The instant the door closed on Miss Temple, Remarkable commenced a sort of mysterious, ambiguous discourse, that was neither abusive nor commendatory of the qualities of the absent personage, but which seemed to be drawing nigh, by regular degrees, to a most dissatisfied description. The major-domo made no reply, but continued his occupation with great industry, which being happily completed, he took a look at the thermometer, and then opening a drawer of the sideboard, he produced a supply of stimulants that would have served to keep the warmth in his system without the aid of the enormous fire he had been building. A small stand was drawn up near the stove, and the bottles and the glasses necessary for convenience were quietly arranged. Two chairs were placed by the side of this comfortable situation, when Benjamin, for the first time, appeared to observe his companion.
“Come,” he cried, “come, Mistress Remarkable, bring yourself to an anchor on this chair. It's a peeler without, I can tell you, good woman; but what cares I? blow high or blow low, d'ye see, it's all the same thing to Ben. The niggers are snug stowed below before a fire that would roast an ox whole. The thermometer stands now at fifty-five, but if there's any vartue in good maple wood, I'll weather upon it, before one glass, as much as ten points more, so that the squire, when he comes home from Betty Hollister's warm room, will feel as hot as a hand that has given the rigging a lick with bad tar. Come, mistress, bring up in this here chair, and tell me how you like our new heiress.”
“Why, to my notion, Mr. Penguillum——”
“Pump, Pump,” interrupted Benjamin; “it's Christmas eve, Mistress Remarkable, and so, d'ye see, you had better call me Pump. It's a shorter name, and as I mean to pump this here decanter till it sucks, why, you may as well call me Pump.”
“Did you ever!” cried Remarkable, with a laugh that seemed to unhinge every joint in her body. “You're a moosical creature, Benjamin, when the notion takes you. But, as I was saying, I rather guess that times will be altered now in this house.”
“Altered!” exclaimed the major-domo, eyeing the bottle, that was assuming the clear aspect of cut glass with astonishing rapidity; “it don't matter much, Mistress Remarkable, so long as I keep the keys of the lockers in my pocket.”

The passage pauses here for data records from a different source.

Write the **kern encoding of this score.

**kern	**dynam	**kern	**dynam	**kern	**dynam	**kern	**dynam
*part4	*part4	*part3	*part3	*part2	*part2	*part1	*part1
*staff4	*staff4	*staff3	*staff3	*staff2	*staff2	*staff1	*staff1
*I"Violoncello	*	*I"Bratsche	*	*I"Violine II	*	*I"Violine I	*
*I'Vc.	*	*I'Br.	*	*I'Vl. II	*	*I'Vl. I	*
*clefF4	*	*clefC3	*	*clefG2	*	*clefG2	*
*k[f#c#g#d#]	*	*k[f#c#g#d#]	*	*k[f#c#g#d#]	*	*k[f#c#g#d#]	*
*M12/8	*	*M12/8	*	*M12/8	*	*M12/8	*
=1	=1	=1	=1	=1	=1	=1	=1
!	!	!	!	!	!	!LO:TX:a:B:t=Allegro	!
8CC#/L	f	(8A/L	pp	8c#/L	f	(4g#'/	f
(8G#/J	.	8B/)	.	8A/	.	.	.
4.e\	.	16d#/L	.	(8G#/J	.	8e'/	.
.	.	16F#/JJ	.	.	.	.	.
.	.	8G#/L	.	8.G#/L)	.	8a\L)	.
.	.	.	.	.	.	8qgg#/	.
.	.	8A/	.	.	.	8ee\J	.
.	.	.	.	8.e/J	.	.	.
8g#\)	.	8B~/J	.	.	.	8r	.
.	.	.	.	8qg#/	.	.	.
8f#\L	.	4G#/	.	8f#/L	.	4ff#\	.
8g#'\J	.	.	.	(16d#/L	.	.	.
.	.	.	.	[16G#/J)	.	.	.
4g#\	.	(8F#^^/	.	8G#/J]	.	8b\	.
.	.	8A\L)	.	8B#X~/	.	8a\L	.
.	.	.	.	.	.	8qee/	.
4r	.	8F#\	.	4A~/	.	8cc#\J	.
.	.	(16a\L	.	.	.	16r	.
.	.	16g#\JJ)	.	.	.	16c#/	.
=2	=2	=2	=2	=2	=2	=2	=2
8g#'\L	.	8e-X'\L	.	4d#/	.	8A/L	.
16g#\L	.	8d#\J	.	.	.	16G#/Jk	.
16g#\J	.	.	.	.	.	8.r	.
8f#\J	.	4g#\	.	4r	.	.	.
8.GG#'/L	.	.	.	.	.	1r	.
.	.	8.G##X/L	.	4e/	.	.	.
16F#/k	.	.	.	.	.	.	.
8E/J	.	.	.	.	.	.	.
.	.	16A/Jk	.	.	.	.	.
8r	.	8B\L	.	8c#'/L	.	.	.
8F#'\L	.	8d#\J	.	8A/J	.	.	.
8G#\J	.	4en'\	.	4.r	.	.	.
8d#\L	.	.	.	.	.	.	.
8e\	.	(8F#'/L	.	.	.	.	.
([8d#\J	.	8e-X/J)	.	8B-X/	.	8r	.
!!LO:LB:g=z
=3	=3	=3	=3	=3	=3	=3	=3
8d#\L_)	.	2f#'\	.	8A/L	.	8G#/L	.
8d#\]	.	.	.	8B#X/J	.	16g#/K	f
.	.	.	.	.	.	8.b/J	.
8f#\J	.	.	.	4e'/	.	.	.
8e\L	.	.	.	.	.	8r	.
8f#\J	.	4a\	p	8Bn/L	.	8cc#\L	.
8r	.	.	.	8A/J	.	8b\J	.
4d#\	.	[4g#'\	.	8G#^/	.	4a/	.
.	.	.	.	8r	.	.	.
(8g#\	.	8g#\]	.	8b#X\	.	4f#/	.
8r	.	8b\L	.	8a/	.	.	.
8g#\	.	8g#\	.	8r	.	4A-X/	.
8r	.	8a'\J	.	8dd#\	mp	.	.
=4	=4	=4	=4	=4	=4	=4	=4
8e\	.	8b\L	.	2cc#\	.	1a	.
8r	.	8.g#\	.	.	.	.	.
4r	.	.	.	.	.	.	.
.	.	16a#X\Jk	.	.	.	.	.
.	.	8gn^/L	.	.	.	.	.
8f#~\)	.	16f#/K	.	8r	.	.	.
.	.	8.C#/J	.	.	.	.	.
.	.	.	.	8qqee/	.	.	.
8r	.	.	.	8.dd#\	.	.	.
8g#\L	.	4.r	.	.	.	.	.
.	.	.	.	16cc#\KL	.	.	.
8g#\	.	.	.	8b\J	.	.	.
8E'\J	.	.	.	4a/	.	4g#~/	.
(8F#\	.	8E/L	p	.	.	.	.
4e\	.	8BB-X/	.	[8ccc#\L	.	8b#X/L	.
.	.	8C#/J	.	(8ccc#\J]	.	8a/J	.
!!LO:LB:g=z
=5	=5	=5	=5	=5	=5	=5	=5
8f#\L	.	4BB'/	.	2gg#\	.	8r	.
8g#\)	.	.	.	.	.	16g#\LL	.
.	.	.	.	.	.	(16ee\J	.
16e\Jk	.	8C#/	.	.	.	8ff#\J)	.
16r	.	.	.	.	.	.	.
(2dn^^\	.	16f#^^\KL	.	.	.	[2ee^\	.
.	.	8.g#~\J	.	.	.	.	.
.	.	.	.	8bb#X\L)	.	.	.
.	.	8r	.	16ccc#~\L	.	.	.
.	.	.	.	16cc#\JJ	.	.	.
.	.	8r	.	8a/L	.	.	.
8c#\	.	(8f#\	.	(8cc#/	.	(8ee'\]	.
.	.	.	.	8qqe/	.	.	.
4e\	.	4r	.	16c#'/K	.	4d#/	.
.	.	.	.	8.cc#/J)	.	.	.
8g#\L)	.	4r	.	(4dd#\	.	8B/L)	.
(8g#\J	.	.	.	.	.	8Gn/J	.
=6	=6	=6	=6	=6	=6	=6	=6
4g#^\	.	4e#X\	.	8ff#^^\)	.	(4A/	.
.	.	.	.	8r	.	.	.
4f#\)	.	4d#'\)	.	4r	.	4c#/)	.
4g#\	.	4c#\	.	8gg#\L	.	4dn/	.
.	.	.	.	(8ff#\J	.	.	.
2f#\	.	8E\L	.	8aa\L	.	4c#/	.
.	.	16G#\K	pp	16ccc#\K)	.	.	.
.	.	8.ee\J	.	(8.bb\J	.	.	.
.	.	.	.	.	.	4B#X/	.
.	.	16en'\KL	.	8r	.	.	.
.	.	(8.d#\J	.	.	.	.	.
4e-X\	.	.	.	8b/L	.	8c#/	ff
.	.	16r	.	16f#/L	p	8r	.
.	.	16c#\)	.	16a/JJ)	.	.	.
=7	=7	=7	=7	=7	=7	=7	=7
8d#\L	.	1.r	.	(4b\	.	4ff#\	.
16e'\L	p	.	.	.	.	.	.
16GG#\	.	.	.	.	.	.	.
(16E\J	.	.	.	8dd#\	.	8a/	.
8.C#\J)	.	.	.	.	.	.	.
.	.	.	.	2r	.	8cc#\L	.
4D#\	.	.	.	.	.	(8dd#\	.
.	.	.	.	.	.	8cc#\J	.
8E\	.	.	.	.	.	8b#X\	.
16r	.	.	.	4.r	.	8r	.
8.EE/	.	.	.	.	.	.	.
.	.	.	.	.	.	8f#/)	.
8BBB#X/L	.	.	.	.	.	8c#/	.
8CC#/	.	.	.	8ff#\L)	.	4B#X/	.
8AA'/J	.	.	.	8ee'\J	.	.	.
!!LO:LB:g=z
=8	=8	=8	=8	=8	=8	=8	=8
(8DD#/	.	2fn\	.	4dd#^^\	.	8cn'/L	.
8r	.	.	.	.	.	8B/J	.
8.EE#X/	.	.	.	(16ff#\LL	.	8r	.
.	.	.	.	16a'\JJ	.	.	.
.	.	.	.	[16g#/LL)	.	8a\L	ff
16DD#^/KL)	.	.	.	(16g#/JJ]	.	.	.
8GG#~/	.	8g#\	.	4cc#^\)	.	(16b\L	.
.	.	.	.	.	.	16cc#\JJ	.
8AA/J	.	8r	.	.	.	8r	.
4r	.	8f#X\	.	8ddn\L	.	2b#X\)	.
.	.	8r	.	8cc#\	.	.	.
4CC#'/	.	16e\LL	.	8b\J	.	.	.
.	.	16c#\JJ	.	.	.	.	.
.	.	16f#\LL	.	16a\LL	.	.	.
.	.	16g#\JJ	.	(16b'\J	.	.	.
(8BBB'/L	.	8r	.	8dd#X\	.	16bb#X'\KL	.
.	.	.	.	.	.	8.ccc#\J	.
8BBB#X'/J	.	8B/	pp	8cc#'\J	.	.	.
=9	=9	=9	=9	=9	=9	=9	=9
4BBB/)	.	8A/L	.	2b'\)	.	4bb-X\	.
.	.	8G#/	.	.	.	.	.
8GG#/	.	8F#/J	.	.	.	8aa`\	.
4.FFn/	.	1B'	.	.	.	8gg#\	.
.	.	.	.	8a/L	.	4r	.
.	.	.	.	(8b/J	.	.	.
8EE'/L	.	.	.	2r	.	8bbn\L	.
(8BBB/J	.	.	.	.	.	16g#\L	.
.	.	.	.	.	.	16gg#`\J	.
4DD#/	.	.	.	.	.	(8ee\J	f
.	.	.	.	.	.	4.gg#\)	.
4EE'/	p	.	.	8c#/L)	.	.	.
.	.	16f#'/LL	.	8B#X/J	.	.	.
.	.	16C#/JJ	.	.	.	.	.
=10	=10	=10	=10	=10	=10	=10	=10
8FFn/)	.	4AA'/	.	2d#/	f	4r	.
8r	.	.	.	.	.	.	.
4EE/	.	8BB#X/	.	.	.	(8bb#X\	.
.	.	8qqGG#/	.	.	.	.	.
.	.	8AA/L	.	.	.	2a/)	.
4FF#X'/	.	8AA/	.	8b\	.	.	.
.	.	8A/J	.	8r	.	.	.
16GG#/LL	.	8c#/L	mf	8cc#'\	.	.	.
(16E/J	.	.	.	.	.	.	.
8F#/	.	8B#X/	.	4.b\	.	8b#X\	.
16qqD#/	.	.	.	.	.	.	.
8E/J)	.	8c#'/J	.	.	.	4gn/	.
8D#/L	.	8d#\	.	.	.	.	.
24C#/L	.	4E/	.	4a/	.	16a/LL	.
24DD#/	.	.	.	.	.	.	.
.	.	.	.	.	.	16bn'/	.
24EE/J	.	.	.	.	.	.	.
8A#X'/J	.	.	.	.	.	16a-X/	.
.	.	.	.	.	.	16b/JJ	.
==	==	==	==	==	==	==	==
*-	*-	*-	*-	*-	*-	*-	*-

“I can't say,” continued the housekeeper, “but there's good eatables and drinkables enough in the house for a body's content—a little more sugar, Benjamin, in the glass—for Squire Jones is an excellent provider. But new lords, new laws; and I shouldn't wonder if you and I had an unsartain time on't in footer.”
“Life is as unsartain as the wind that blows,” said Benjamin, with a moralizing air; “and nothing is more varible than the wind, Mistress Remarkable, unless you happen to fall in with the trades, d'ye see, and then you may run for the matter of a month at a time, with studding-sails on both sides, alow and aloft, and with the cabin-boy at the wheel.”
“I know that life is disp'ut unsartain,” said Remarkable, compressing her features to the humor of her companion; “but I expect there will be great changes made in the house to rights; and that you will find a young man put over your head, as there is one that wants to be over mine; and after having been settled as long as you have, Benjamin, I should judge that to be hard.”
“Promotion should go according to length of sarvice,” said the major-domo; “and if-so-be that they ship a hand for my berth, or place a new steward aft, I shall throw up my commission in less time than you can put a pilot-boat in stays. The Squire Dickon”—this was a common misnomer with Benjamin—“is a nice gentleman, and as good a man to sail with as heart could wish, yet I shall tel the squire, d'ye see, in plain English, and that's my native tongue, that if-so-be he is thinking of putting any Johnny Raw over my head, why, I shall resign. I began forrard, Mistress Prettybones, and worked my way aft, like a man. I was six months aboard a Garnsey lugger, hauling in the slack of the lee-sheet and coiling up rigging. From that I went a few trips in a fore-and-after, in the same trade, which, after all, was but a blind kind of sailing in the dark, where a man larns but little, excepting how to steer by the stars. Well, then, d'ye see, I larnt how a topmast should be slushed, and how a topgallant-sail was to be becketted; and then I did small jobs in the cabin, such as mixing the skipper's grog. 'Twas there I got my taste, which, you must have often seen, is excel lent. Well, here's better acquaintance to us.” Remarkable nodded a return to the compliment, and took a sip of the beverage before her; for, provided it was well sweetened, she had no objection to a small potation now and then, After this observance of courtesy between the worthy couple, the dialogue proceeded.